Abraham believed God’s word. Abraham believed that God would fulfill what he had promised.  Not only did God tell him that his very own son would be his heir, even in his and his wife’s old age, God told him his descendents would be as numerous as the stars of heaven.  Indeed, God took Abraham outside and through a wonderful act of accommodation, told him to look up to the heavens so he could see what his descendents would be like, through physical symbols, the stars of sky. And Abraham believed God’s word. Through this OT saint we observe the nature of saving faith and justification. Abraham’s faith had no merit in it just as our faith has no merit in it. Salvation is by grace through faith. Faith was not the ground of his justification. The fact of the matter is that Abraham did not doubt God’s word; he believed that God could and would do what he had promised.


“Abraham’s faith had no merit in it just as our faith has no merit in it. Salvation is by grace through faith.”


That is why the Apostle continues in verse 22 to say that “Therefore also it was imputed to him for righteousness.” 2 That faith of Abraham was not the ground of his justification, it was the condition of his justification, “He believed, and God accepted him as righteous; just as now we believe, and are accepted as righteous, not on account of any merit in our faith, but simply on the ground of the righteousness of Christ, which is imputed to us when we believe; that is, it is given to us, whenever we are willing to receive and rest upon it.” 3

This, as J. Gresham Machen declared years ago, is the greatest personal question that any human being can ask: “How shall I be right with God; how do I stand in God’s sight; with what favour does He look upon me?” 4 Abraham becomes a representative person. What is true of him in this case is true of any human, at any time. Humans are always justified by grace, through faith in a Messiah. Faith in the word of God is the crux. That is why the Apostle Paul goes on to say that the words “it was credited to him” were not written for him alone, but for those of us who believe.  Specifically, it is for us who believe in him “who raised Jesus our Lord from the dead. He was delivered over to death for our sins and was raised for our justification” (Rom 4:24-25, NIV).

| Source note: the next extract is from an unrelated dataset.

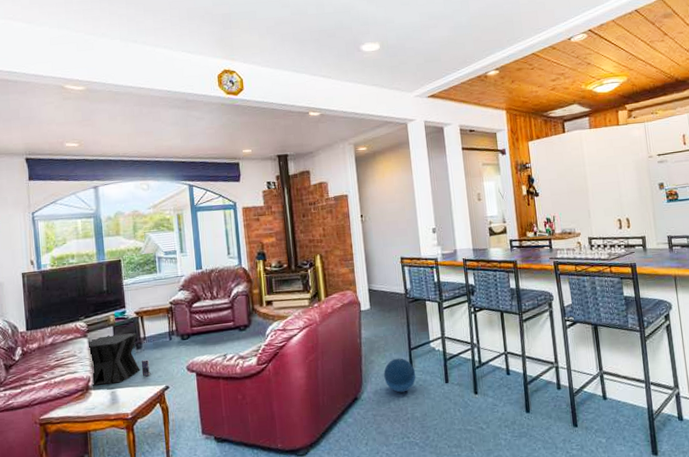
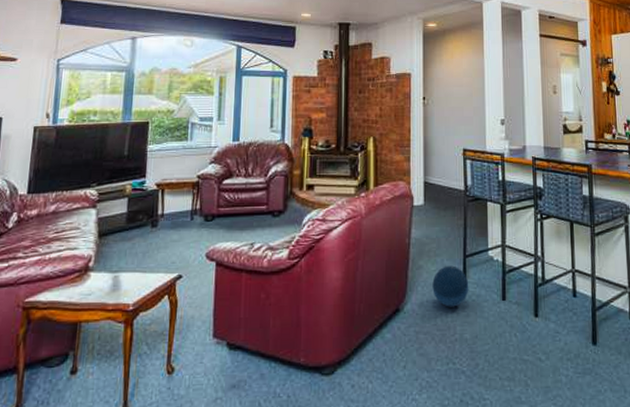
side table: present [89,333,151,386] -> none [92,208,163,268]

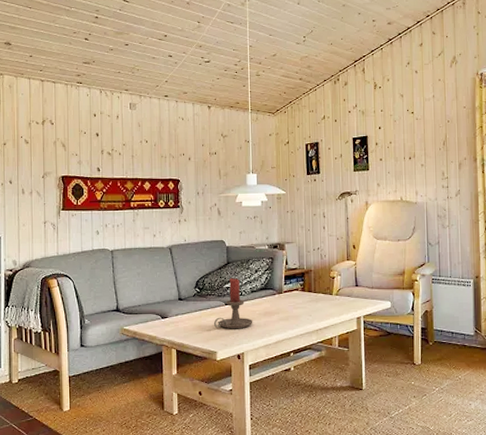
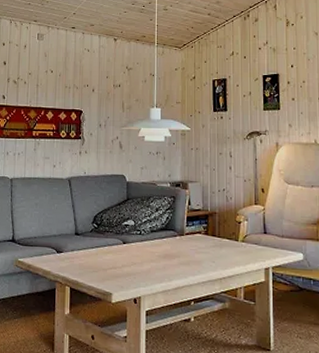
candle holder: present [213,278,253,329] -> none [110,215,152,271]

No wonder the WCF (11.6) says, “The justification of believers under the old testament was, in all these respects, one and the same with the justification of believers under the new testament.”


1 Charles Hodge, Commentary on the Epistle to the Romans (1886; repr., Grand Rapids: Eerdmans, 1960), 126.
2 Hodge’s translation.
3 Ibid., 128.
4 J. Gresham Machen, What is Faith? (London: Hodder and Stoughton, 1925), 163.